The recent list of interest rate increases means that adjustable-rate mortgages are beginning to catch up to their so-called “rate of fire”: The rate at which the monthly payment no longer covers the interest due. borrowers approaching his trigger They are generally willing to take larger payments unless they can make lump sum payments for their principal.
But switching to a fixed mortgage rate comes at a high cost amid record mortgage rates.
Variable-rate holders who lock in will typically not have access to their lender’s most competitive rates, which are reserved for new customers, Mr. Tran warned.
Borrowers will also have to commit for a period equal to or longer than the remaining term of their mortgage, he added. In other words, an owner with a variable of five years and three years before renewal would have to take out a fixed-rate mortgage for at least three years.
Those who prefer to stay with a shorter term in case rates start to fall before too long, would have to break their mortgage and pay a penalty. The fee is typically equal to three months’ worth of interest applied to the remaining principal balance.
Switching to a rival lender that offers lower fixed rates also means breaking your mortgage.

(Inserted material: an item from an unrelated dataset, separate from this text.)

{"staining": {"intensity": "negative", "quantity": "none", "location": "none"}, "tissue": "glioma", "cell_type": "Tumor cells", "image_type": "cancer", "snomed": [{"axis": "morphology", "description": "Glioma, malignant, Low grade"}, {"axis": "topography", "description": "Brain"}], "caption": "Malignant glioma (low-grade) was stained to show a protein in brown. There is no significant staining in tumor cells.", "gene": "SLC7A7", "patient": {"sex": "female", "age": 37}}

But an even bigger hurdle to hunting fixed-rate mortgage deals for many of today’s adjustable-rate mortgage holders comes from having to requalify for the mortgage stress test. For those switching lenders, the test requires federally regulated lenders to verify that a new borrower can keep up with their payments at 5.25 percent or a rate two percentage points higher than the offered contract rate.
With current five-year fixed rates often above 5 percent, borrowers hoping to secure could easily face a qualified stress test rate above 7 percent, a high bar for many homeowners to overcome, Laird said. .
Mr. Tran said most of his variable rate clients, who are mostly high net worth clients with stable incomes, are staying where they are for now.
Still, anyone wondering whether they should insure themselves should seek professional guidance, said Frances Hinojosa, a mortgage broker and co-founder and CEO of Tribe Financial Group.
“If you’re asking yourself that question, it’s time to talk to a mortgage professional about your options.”
If you have an adjustable rate mortgage with fixed payments, you can estimate your own trigger rate with the calculator below.